Just look at that little bugger, growing like nobody's business. And that pathetic looking little thing in the pot next to it ... well, that's my cilantro which I'm pretty sure I've killed quite thoroughly. It's one of only a very small handful of seedlings to be left (somewhat) surviving.
My cucumber seedlings are quite dead. They never survived being left out in the cold. But, I am not deterred! I still have some seeds left, and I'm going to start them over again. I'm determined to grow something, gosh darn it!
This is all that remains of my bell peppers. I did have more, but I forgot to water them and they succumbed to malnutrition. I've always known that gardening hasn't been my forte. If I can manage to kill several cacti (I shit you not) then I sometimes wonder what hope this poor little buggers have.

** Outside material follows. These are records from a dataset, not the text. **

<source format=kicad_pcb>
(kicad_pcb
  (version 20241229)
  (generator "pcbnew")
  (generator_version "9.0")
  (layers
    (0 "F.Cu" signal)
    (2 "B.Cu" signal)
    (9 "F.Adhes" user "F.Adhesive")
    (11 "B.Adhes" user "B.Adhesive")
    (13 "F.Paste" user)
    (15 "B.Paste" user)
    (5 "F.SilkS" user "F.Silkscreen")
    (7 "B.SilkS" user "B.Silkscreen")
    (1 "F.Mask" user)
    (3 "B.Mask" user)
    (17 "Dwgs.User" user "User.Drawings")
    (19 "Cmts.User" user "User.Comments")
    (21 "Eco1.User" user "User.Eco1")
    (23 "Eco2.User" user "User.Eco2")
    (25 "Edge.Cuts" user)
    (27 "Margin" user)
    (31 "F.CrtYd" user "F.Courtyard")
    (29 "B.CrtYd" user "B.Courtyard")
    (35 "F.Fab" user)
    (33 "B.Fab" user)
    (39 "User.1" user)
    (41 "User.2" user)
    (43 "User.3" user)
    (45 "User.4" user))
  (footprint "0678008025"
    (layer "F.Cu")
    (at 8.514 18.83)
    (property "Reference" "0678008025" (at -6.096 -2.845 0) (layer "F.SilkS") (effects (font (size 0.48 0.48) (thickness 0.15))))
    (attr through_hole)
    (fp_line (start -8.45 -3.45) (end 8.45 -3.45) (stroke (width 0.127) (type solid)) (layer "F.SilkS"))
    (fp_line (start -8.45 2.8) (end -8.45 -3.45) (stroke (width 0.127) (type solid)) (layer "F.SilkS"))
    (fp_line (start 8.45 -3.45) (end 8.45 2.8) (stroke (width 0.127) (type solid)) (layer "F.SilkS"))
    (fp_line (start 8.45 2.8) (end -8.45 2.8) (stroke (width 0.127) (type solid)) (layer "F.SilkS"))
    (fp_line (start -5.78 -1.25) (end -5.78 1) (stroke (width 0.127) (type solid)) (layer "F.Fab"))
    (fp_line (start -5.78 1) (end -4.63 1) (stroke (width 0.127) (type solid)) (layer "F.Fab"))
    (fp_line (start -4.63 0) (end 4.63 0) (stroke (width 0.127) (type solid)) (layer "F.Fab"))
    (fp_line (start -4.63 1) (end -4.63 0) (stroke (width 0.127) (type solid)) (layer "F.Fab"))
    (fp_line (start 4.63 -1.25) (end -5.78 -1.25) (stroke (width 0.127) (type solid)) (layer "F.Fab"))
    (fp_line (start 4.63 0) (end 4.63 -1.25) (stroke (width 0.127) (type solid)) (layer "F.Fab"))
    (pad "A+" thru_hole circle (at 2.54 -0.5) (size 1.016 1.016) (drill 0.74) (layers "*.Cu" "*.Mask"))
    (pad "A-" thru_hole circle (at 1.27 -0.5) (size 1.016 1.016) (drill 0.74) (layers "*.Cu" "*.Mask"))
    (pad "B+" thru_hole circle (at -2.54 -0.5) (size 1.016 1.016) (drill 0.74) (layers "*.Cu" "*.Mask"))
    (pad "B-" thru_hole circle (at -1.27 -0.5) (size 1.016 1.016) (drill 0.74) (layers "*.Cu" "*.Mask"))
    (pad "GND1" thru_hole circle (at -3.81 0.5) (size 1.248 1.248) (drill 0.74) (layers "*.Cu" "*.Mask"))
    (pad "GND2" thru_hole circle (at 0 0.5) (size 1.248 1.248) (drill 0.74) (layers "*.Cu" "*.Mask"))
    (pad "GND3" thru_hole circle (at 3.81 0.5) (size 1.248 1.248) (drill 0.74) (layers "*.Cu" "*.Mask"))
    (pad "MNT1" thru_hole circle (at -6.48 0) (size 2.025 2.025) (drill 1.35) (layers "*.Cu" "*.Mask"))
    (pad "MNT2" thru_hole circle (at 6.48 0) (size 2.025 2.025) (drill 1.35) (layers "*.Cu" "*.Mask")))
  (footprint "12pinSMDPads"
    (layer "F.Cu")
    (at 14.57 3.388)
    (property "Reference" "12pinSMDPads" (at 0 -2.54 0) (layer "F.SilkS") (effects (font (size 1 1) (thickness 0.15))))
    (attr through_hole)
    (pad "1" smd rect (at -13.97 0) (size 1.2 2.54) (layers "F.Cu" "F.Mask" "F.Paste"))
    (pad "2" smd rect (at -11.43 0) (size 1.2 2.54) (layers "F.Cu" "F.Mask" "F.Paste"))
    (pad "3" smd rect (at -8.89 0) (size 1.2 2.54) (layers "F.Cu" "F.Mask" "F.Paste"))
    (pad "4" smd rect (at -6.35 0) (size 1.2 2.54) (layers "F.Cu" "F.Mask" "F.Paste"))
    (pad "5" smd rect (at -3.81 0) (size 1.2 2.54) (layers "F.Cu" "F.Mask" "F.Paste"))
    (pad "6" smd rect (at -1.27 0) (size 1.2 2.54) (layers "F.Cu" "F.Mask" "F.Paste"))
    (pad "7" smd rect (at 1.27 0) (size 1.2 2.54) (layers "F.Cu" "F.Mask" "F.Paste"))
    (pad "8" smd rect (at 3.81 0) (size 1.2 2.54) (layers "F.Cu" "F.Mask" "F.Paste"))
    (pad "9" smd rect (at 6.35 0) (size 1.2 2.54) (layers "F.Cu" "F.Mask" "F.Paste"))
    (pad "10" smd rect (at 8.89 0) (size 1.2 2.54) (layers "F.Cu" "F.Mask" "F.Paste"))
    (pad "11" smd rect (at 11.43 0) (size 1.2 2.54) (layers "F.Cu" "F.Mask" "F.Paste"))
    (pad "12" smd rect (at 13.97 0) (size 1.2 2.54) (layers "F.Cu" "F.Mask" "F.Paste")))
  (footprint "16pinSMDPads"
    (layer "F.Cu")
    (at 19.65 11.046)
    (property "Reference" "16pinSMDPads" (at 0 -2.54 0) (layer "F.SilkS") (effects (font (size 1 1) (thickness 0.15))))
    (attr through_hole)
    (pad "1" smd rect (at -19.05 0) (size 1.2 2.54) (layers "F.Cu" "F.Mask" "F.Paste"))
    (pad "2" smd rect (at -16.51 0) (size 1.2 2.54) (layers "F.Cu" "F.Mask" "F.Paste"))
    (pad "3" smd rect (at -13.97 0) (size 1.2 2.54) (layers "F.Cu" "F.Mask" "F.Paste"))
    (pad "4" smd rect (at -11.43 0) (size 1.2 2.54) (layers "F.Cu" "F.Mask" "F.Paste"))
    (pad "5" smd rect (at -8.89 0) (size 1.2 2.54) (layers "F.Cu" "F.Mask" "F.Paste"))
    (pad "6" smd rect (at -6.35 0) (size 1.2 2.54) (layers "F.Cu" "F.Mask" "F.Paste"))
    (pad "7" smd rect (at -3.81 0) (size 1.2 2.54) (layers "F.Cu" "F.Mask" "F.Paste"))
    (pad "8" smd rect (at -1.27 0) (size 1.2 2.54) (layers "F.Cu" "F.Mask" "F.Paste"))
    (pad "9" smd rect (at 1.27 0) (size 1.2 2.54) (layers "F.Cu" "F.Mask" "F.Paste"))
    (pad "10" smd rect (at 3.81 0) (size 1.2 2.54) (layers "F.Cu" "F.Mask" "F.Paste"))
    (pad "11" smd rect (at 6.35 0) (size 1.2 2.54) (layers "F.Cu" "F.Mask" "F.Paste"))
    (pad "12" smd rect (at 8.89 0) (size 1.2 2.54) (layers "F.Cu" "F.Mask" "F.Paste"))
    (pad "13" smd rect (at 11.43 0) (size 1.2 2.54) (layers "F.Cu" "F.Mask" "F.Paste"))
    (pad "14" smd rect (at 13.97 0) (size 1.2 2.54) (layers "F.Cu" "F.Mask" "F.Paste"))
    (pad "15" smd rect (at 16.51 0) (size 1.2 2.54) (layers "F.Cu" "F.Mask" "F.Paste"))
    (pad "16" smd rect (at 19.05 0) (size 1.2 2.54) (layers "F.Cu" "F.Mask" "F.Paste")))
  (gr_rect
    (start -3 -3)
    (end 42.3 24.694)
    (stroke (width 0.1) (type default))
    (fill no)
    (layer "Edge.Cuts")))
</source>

Hopefully, this time I will be kinder to them.
So, to make myself feel better I picked up this little beauty at Wal Mart's Garden Center yesterday.
She's one of the few plants to have survived believe it or not. Spring is very slow showing her fact this year. We've had frost warnings for like a week now. But this pretty pink beauty was the best looking one I saw there, and I had to take her home. Maybe her presence will give my other plants some hope and courage. I also bought plant food too, but it seems like it's designed especially for flowers ... not my veggies. Still. I might stick some in with my poor little cilantro stalk - just to see what happens. If I kill it, I still have more seedlings! I'm not being malicious, I swear!
Now, because it looks gorgeous outside (and hopefully warm) I think I'll put them all outside for a wee spell. I think I've rambled on quite enough for one day.